## YOUR TASK
Check every line of the data for the string "setDeviceName" and copy the ones that have it.

Top of TASK MATERIAL

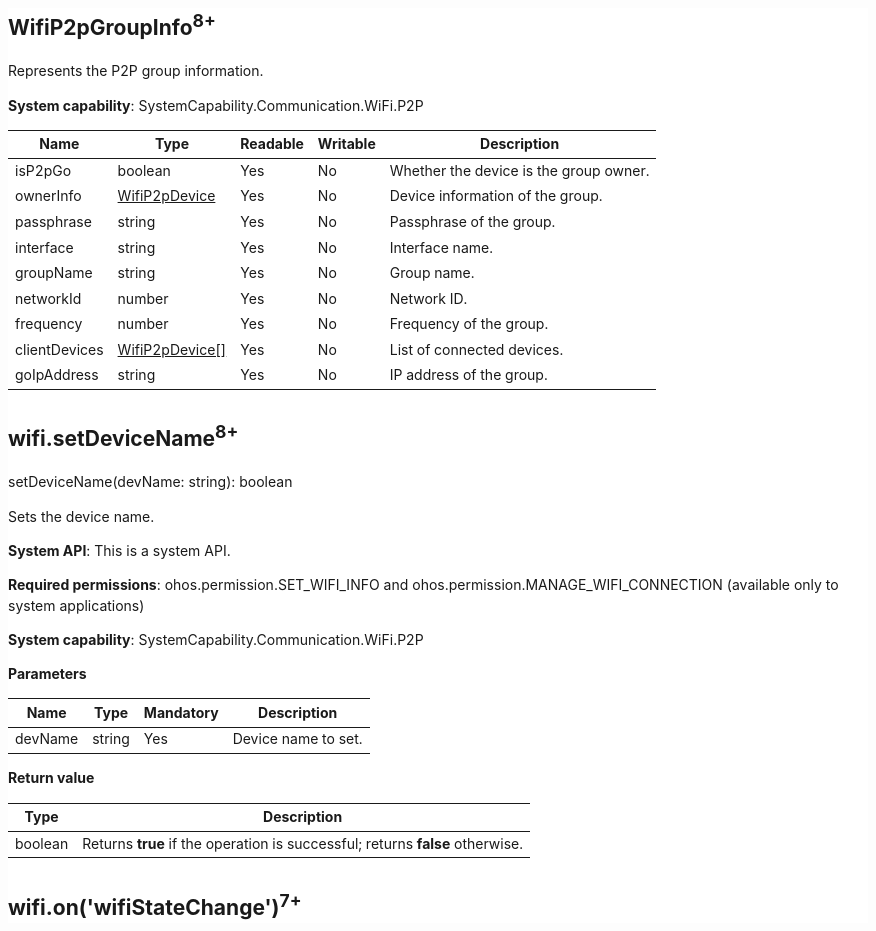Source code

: 
## WifiP2pGroupInfo<sup>8+</sup>

Represents the P2P group information.

**System capability**: SystemCapability.Communication.WiFi.P2P

| Name| Type| Readable| Writable| Description|
| -------- | -------- | -------- | -------- | -------- |
| isP2pGo | boolean | Yes| No| Whether the device is the group owner.|
| ownerInfo | [WifiP2pDevice](#wifip2pdevice8) | Yes| No| Device information of the group.|
| passphrase | string | Yes| No| Passphrase of the group.|
| interface | string | Yes| No| Interface name.|
| groupName | string | Yes| No| Group name.|
| networkId | number | Yes| No| Network ID.|
| frequency | number | Yes| No| Frequency of the group.|
| clientDevices | [WifiP2pDevice[]](#wifip2pdevice8) | Yes| No| List of connected devices.|
| goIpAddress | string | Yes| No| IP address of the group.|


## wifi.setDeviceName<sup>8+</sup>

setDeviceName(devName: string): boolean

Sets the device name.

**System API**: This is a system API.

**Required permissions**: ohos.permission.SET_WIFI_INFO and ohos.permission.MANAGE_WIFI_CONNECTION (available only to system applications)

**System capability**: SystemCapability.Communication.WiFi.P2P

**Parameters**

  | **Name**| **Type**| **Mandatory**| **Description**|
  | -------- | -------- | -------- | -------- |
  | devName | string | Yes| Device name to set.|

**Return value**

  | **Type**| **Description**|
  | -------- | -------- |
  | boolean | Returns **true** if the operation is successful; returns **false** otherwise.|


## wifi.on('wifiStateChange')<sup>7+</sup>
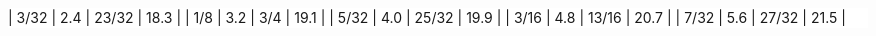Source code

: | 
 3/32
  | 
 2.4
  | 
 23/32
  | 
 18.3
  |
| 
 1/8
  | 
 3.2
  | 
 3/4
  | 
 19.1
  |
| 
 5/32
  | 
 4.0
  | 
 25/32
  | 
 19.9
  |
| 
 3/16
  | 
 4.8
  | 
 13/16
  | 
 20.7
  |
| 
 7/32
  | 
 5.6
  | 
 27/32
  | 
 21.5
  |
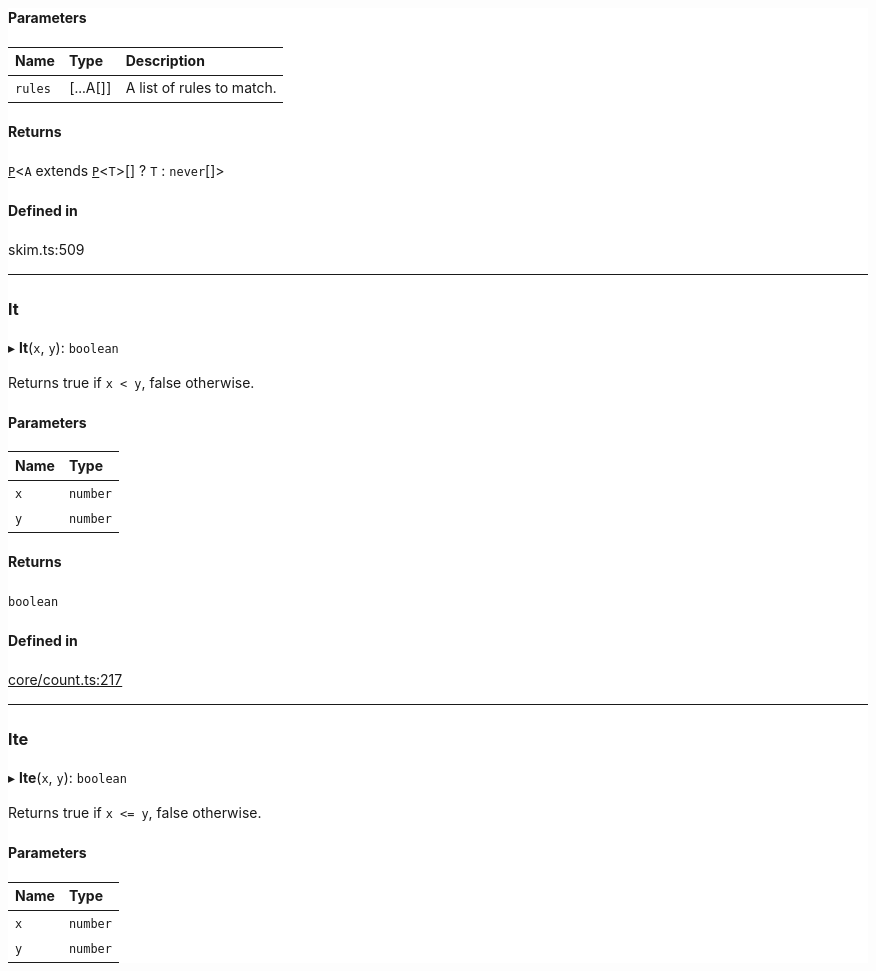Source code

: #### Parameters

| Name | Type | Description |
| :------ | :------ | :------ |
| `rules` | [...A[]] | A list of rules to match. |

#### Returns

[`P`](classes/P.md)<`A` extends [`P`](classes/P.md)<`T`\>[] ? `T` : `never`[]\>

#### Defined in

skim.ts:509

___

### lt

▸ **lt**(`x`, `y`): `boolean`

Returns true if `x < y`, false otherwise.

#### Parameters

| Name | Type |
| :------ | :------ |
| `x` | `number` |
| `y` | `number` |

#### Returns

`boolean`

#### Defined in

[core/count.ts:217](https://github.com/ketiboldiais/webtex/blob/4584902/ui/vtex/src/lib/lang/core/count.ts#L217)

___

### lte

▸ **lte**(`x`, `y`): `boolean`

Returns true if `x <= y`, false otherwise.

#### Parameters

| Name | Type |
| :------ | :------ |
| `x` | `number` |
| `y` | `number` |
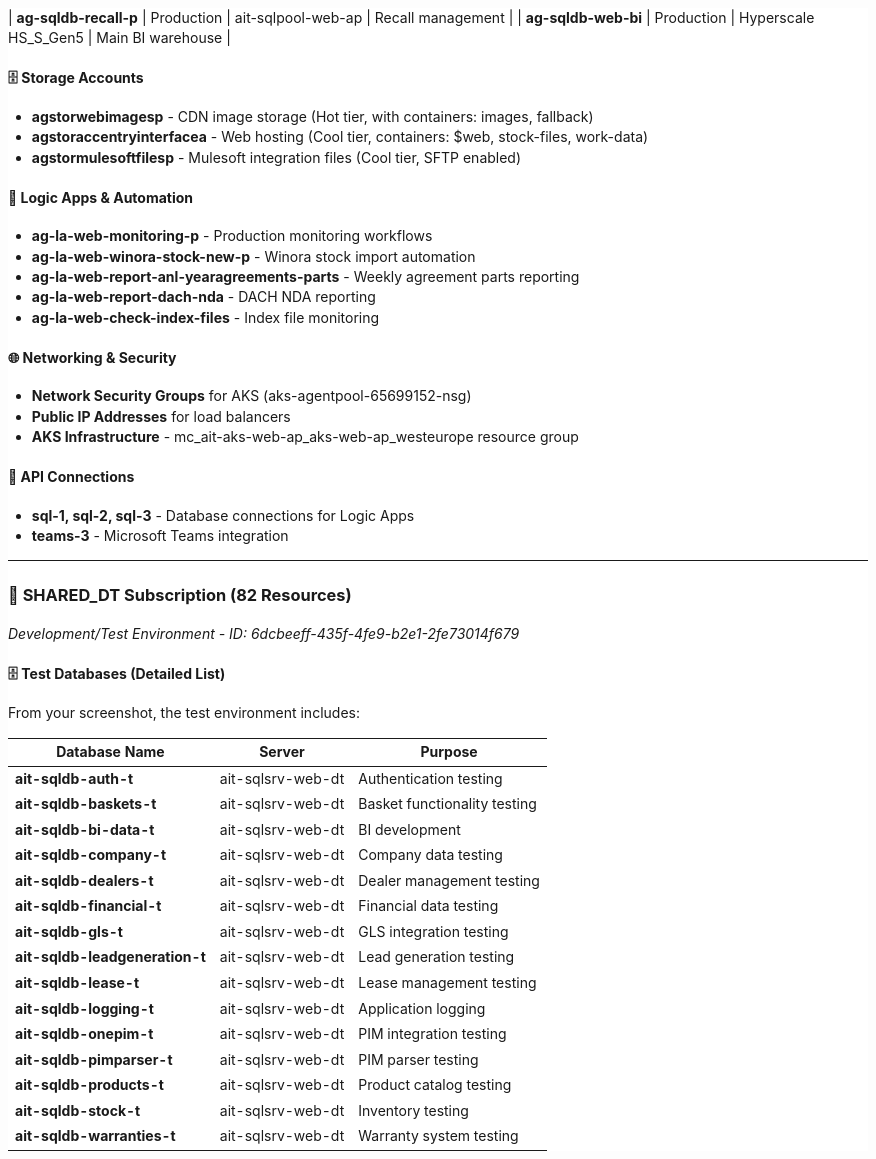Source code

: | **ag-sqldb-recall-p** | Production | ait-sqlpool-web-ap | Recall management |
| **ag-sqldb-web-bi** | Production | Hyperscale HS_S_Gen5 | Main BI warehouse |

#### 🗄️ **Storage Accounts**
- **agstorwebimagesp** - CDN image storage (Hot tier, with containers: images, fallback)
- **agstoraccentryinterfacea** - Web hosting (Cool tier, containers: $web, stock-files, work-data)  
- **agstormulesoftfilesp** - Mulesoft integration files (Cool tier, SFTP enabled)

#### 🔧 **Logic Apps & Automation**
- **ag-la-web-monitoring-p** - Production monitoring workflows
- **ag-la-web-winora-stock-new-p** - Winora stock import automation
- **ag-la-web-report-anl-yearagreements-parts** - Weekly agreement parts reporting
- **ag-la-web-report-dach-nda** - DACH NDA reporting
- **ag-la-web-check-index-files** - Index file monitoring

#### 🌐 **Networking & Security**
- **Network Security Groups** for AKS (aks-agentpool-65699152-nsg)
- **Public IP Addresses** for load balancers
- **AKS Infrastructure** - mc_ait-aks-web-ap_aks-web-ap_westeurope resource group

#### 🔗 **API Connections**
- **sql-1, sql-2, sql-3** - Database connections for Logic Apps
- **teams-3** - Microsoft Teams integration

---

### 🧪 **SHARED_DT Subscription (82 Resources)**  
*Development/Test Environment - ID: 6dcbeeff-435f-4fe9-b2e1-2fe73014f679*

#### 🗄️ **Test Databases (Detailed List)**
From your screenshot, the test environment includes:

| Database Name | Server | Purpose |
|---------------|--------|---------|
| **ait-sqldb-auth-t** | ait-sqlsrv-web-dt | Authentication testing |
| **ait-sqldb-baskets-t** | ait-sqlsrv-web-dt | Basket functionality testing |  
| **ait-sqldb-bi-data-t** | ait-sqlsrv-web-dt | BI development |
| **ait-sqldb-company-t** | ait-sqlsrv-web-dt | Company data testing |
| **ait-sqldb-dealers-t** | ait-sqlsrv-web-dt | Dealer management testing |
| **ait-sqldb-financial-t** | ait-sqlsrv-web-dt | Financial data testing |
| **ait-sqldb-gls-t** | ait-sqlsrv-web-dt | GLS integration testing |
| **ait-sqldb-leadgeneration-t** | ait-sqlsrv-web-dt | Lead generation testing |
| **ait-sqldb-lease-t** | ait-sqlsrv-web-dt | Lease management testing |
| **ait-sqldb-logging-t** | ait-sqlsrv-web-dt | Application logging |
| **ait-sqldb-onepim-t** | ait-sqlsrv-web-dt | PIM integration testing |
| **ait-sqldb-pimparser-t** | ait-sqlsrv-web-dt | PIM parser testing |
| **ait-sqldb-products-t** | ait-sqlsrv-web-dt | Product catalog testing |
| **ait-sqldb-stock-t** | ait-sqlsrv-web-dt | Inventory testing |
| **ait-sqldb-warranties-t** | ait-sqlsrv-web-dt | Warranty system testing |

Bottom of TASK MATERIAL

## ANSWER TO THIS PROBLEM
## wifi.setDeviceName<sup>8+</sup>
setDeviceName(devName: string): boolean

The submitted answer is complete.